Task requirements: Report the count of lines holding "KiCad" in the records, with no other words.

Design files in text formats
□ □ □ □

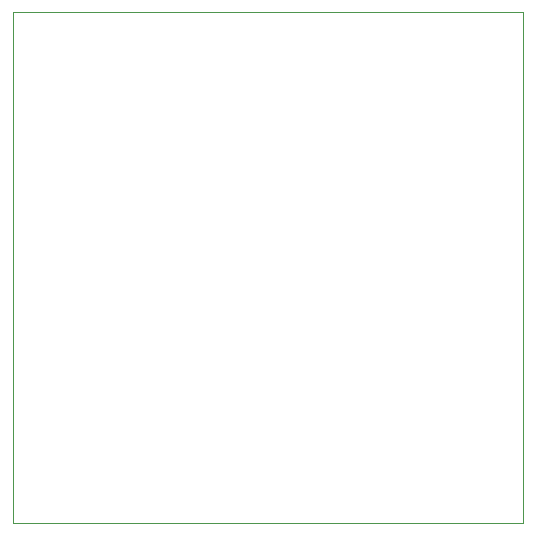
<source format=gbr>
%TF.GenerationSoftware,KiCad,Pcbnew,(6.0.0-0)*%
%TF.CreationDate,2022-01-18T20:37:01-05:00*%
%TF.ProjectId,Modules,4d6f6475-6c65-4732-9e6b-696361645f70,rev?*%
%TF.SameCoordinates,Original*%
%TF.FileFunction,Profile,NP*%
%FSLAX46Y46*%
G04 Gerber Fmt 4.6, Leading zero omitted, Abs format (unit mm)*
G04 Created by KiCad (PCBNEW (6.0.0-0)) date 2022-01-18 20:37:01*
%MOMM*%
%LPD*%
G01*
G04 APERTURE LIST*
%TA.AperFunction,Profile*%
%ADD10C,0.050000*%
%TD*%
G04 APERTURE END LIST*
D10*
X117575000Y-71150000D02*
X160725000Y-71150000D01*
X160725000Y-71150000D02*
X160725000Y-114375000D01*
X160725000Y-114375000D02*
X117575000Y-114375000D01*
X117575000Y-114375000D02*
X117575000Y-71150000D01*
M02*

</source>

□ □ □ □

Exercise output: 2